La troisième raison est que la paix, pour désirable qu'elle soit, ne peut être achetée à n'importe quel prix. En particulier, il n'y a pas de paix possible sur le sacrifice républicain : la " corsisation " des emplois et les privilèges fiscaux, c'est la préférence régionale, ce n'est que la déclinaison de la préférence nationale. La leçon de Munich n'est pas réservée au nazisme. Ou alors c'est qu'on n'a rien compris.
Ayant dit tout ce que la politique actuelle avait de détestable, j'ai le devoir de dire ce que je préconise pour une Opposition revenue au pouvoir.
1) Je n'ai aucune objection contre les mesures de décentralisation, de simplification et de clarification administratives. Je souhaite même leur généralisation au pays tout entier.
2) Les soutiens à l'économie ont naturellement leur utilité, encore que la création de richesse par habitant en région Corse soit supérieure à celle du Languedoc-Roussillon.
3) Il faut faire apparaître clairement la volonté politique de tous ceux qui habitent en Corse : on peut y arriver par une dissolution de la Assemblée de Corse - dont beaucoup d'élus actuels préconisent une politique contraire à celle qu'ils ont proposé au corps électoral. On peut y arriver aussi par tout autre consultation de la population.
4) La France a des devoirs à l'égard de la Corse. Cette région est de celles qui ont payé le plus lourd tribut dans toutes les guerres. Quels que soient leurs engagements, les Corses sont toujours courageux. Et par conséquent la culture locale mérite le respect et elle mérite d'être protégée.
Elle est l'héritière des grands civilisations méditerranéennes.
5) Il est scandaleux que la Corse soit la seule grande île de la Méditerranée dépourvue d'autoroute.
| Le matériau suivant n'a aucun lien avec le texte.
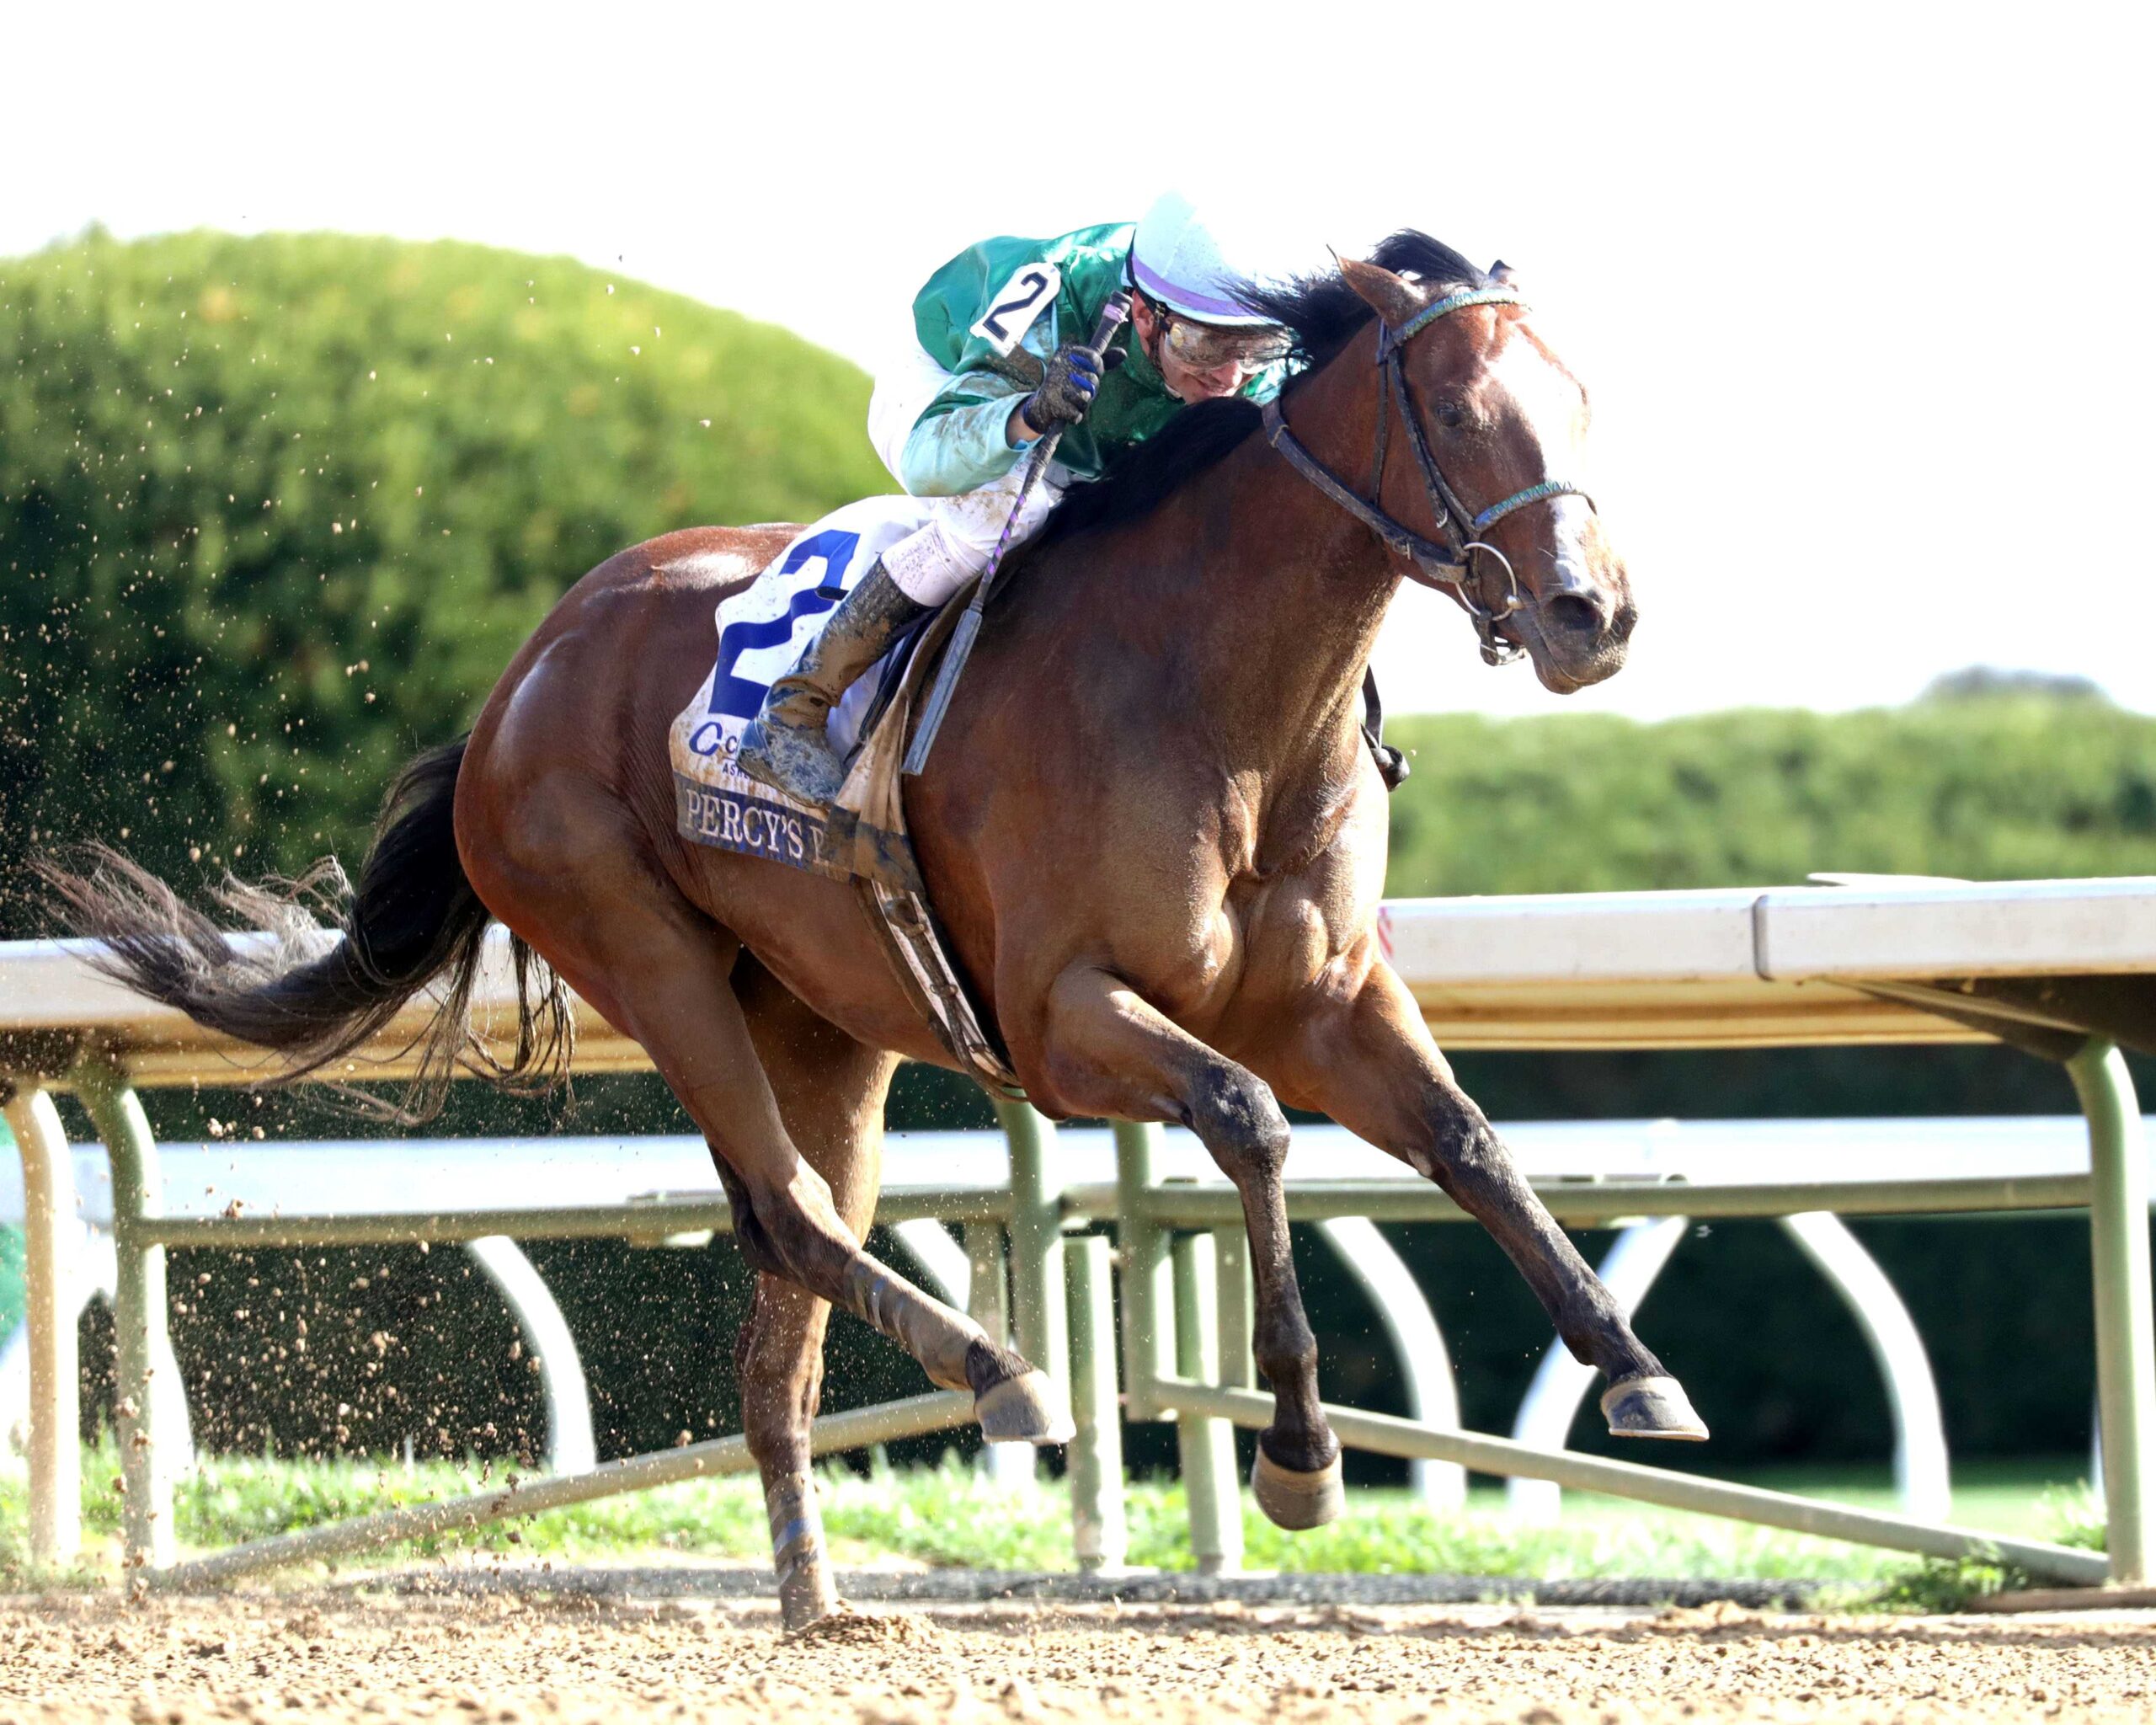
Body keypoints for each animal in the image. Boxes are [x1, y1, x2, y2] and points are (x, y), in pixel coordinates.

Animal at [44, 231, 1701, 1628]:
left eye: (1580, 401)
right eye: (1463, 409)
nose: (1593, 616)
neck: (1217, 695)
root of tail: (522, 673)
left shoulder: (1331, 999)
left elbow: (1470, 1143)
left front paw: (1637, 1375)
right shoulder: (1061, 1015)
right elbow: (1247, 1119)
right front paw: (1298, 1450)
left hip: (822, 1026)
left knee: (788, 1296)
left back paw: (812, 1589)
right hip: (639, 947)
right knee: (790, 1213)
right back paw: (1002, 1375)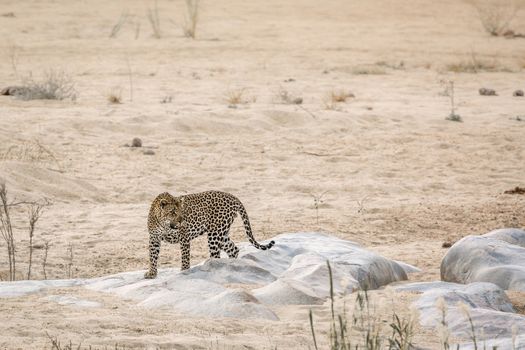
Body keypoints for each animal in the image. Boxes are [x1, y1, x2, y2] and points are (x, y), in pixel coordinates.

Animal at [143, 190, 274, 278]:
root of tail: (233, 197)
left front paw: (184, 271)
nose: (182, 220)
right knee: (233, 249)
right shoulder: (154, 238)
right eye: (173, 212)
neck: (164, 223)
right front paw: (152, 273)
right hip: (221, 233)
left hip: (215, 233)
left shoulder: (184, 236)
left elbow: (185, 256)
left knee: (216, 255)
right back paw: (231, 265)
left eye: (182, 211)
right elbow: (152, 256)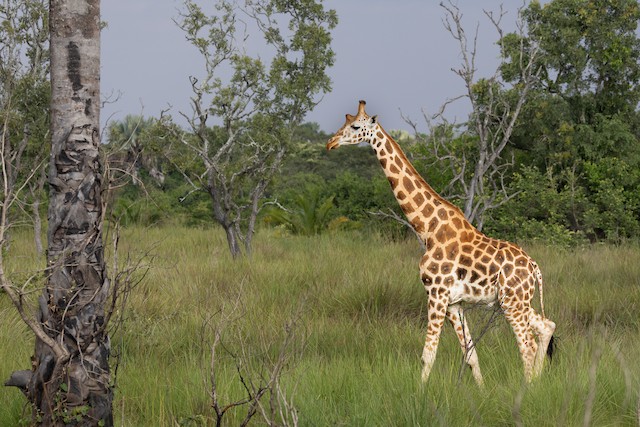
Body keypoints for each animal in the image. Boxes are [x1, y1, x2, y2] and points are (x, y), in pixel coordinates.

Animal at [326, 100, 556, 386]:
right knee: (546, 326)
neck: (427, 229)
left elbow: (428, 354)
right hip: (516, 301)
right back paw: (537, 383)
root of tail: (535, 267)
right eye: (344, 122)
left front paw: (419, 394)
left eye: (356, 126)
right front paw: (481, 391)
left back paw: (527, 389)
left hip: (513, 301)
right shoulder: (454, 302)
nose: (331, 143)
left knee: (527, 345)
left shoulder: (436, 293)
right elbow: (470, 354)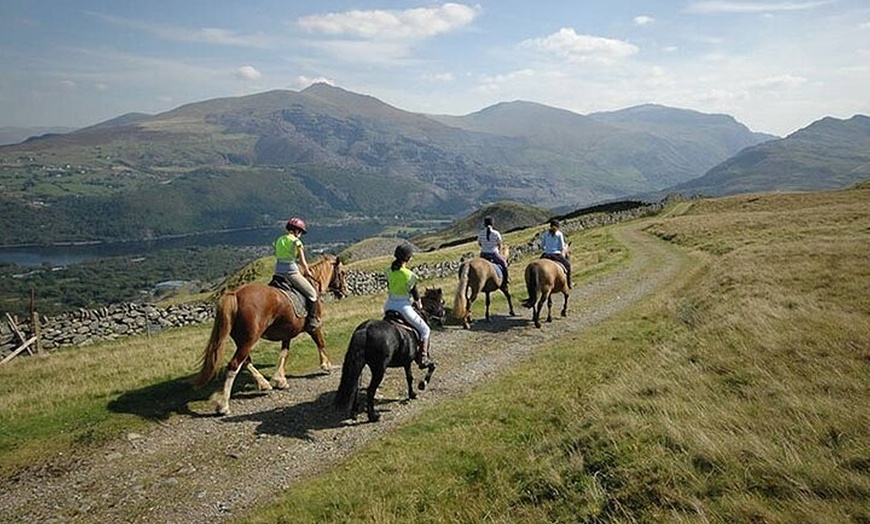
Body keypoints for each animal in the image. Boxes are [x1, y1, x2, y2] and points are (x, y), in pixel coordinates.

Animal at [194, 256, 348, 416]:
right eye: (343, 273)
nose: (345, 291)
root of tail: (235, 294)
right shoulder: (314, 326)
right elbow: (321, 343)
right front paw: (326, 365)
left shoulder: (287, 333)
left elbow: (284, 353)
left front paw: (280, 380)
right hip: (249, 339)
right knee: (234, 364)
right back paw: (223, 405)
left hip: (242, 340)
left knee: (246, 361)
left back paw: (263, 384)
La liaison Ajaccio-Bastia est une priorité. Les autoroutes ont été en Sicile le meilleur instrument de lutte contre la mafia. L'enclavement de la Corse favorise le clanisme. La facilité des circulations est facteur d'homogénéité et d'unité nationale.
6) La présence policière en Corse est insuffisante, les moyens techniques de la police sont faibles, les ressources de la loi ne sont pas utilisées dans toutes leurs facultés, la recherche du renseignement ne dispose pas des moyens financiers indispensables. La presse peut écrire que M. Colonna, recherché par toutes les polices de France, serre la main des gendarmes à la terrasse d'un café et Mme Guigou confirme que c'est très probable car, dit-elle, il est " protégé "...
En 1998, deux ministres actuels du gouvernement (Glavany et Paul) signaient un rapport sur la Corse en concluant " que soit définitivement abandonnée l'idée que la paix civile s'achète ou se vend, à coup de nouvelles dérogations fiscales, de dettes effacées ou d'amnisties excessives. "
Leur gouvernement fait le contraire.
La Corse demande du courage, de la générosité, de la persévérance et une conviction républicaine.